How true this is. All mental progress is from darkness into light; all spiritual progress, from evening unto morning. It matters not that the light now is but a dim glimmering in comparison with what it may be. All success proceeds from first steps; all achievements begin at the beginning. This is only the first day. There is light beyond which now would dazzle the eyes. There are conquests beyond of which now the soul does not dream. The work is only begun. There are five days more five more grand steps of ascent into the realm of truly spiritual life, and then there is rest; then the full blessing of the Lord descends upon the soul, and heaven is won.

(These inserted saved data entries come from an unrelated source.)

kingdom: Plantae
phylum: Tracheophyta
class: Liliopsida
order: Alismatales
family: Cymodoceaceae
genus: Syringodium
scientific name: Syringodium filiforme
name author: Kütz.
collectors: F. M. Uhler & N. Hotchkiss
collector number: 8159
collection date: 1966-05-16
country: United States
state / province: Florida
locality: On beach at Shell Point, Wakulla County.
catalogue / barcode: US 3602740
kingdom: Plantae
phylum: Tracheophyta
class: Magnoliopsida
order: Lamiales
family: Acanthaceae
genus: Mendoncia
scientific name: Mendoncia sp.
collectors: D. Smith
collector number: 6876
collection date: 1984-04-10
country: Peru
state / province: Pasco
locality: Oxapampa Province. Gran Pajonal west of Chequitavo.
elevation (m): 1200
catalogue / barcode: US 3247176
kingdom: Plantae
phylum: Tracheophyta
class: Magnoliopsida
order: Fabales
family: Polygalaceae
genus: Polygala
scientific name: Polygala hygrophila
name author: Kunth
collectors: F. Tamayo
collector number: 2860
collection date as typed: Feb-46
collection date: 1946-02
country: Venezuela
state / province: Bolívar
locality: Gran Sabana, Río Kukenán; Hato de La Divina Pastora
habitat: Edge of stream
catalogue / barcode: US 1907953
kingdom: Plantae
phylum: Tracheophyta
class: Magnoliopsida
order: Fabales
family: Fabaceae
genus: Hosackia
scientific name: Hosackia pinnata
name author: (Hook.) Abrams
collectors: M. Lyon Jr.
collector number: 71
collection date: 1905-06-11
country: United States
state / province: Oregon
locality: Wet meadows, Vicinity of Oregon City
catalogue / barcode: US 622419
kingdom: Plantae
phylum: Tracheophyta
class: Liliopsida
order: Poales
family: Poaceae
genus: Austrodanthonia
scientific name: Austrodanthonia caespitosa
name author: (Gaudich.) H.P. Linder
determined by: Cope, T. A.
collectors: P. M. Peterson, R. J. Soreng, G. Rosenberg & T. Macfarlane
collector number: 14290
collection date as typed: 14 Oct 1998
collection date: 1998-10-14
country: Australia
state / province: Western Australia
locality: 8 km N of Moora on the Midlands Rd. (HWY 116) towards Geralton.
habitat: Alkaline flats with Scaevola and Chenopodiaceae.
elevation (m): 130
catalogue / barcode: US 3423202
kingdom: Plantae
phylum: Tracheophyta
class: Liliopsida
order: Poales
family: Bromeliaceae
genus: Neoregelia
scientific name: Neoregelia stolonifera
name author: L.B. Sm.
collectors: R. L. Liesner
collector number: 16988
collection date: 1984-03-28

Thus, the opening chapter of God's Word to man is an epitome of the regeneration of the soul—a brief history of the passing stages of its upward way. What could possibly be more divinely appropriate? It is not a narrative of the creation of a poor little earth whereon is spent a mere point of human existence in its great eternity of life; but it is a history of that inward creation of a new will and understanding, in the spirit of which the soul shall live forever. How unworthy of any true idea of a message of God to man the one; how incomparably beautiful the other! The Lord's Word was not designed to chain our contemplations to earthly things—all that surrounds us here has power for that but to wing the thought in heavenward ways. It carries us not in the currents of temporal things, but it points to those of true eternal interest. Our allotted destiny is the regeneration of the soul. We were born to that end; we are to live in the light of that thought; we are to pass on with all preparations made. And will God set us down to an imperfect lesson in geology when the eternal welfare of the soul is at stake? Let us arise out of such wretched thoughts concerning his words of love, and reach out for loftier aspirations in respect to the wisdom we would ask from Him and for higher conceptions of the dignity of things Divine. So may we study his messages with some apprehension of their grandeur, and gain from his instructions more just ideas of true nobility of soul.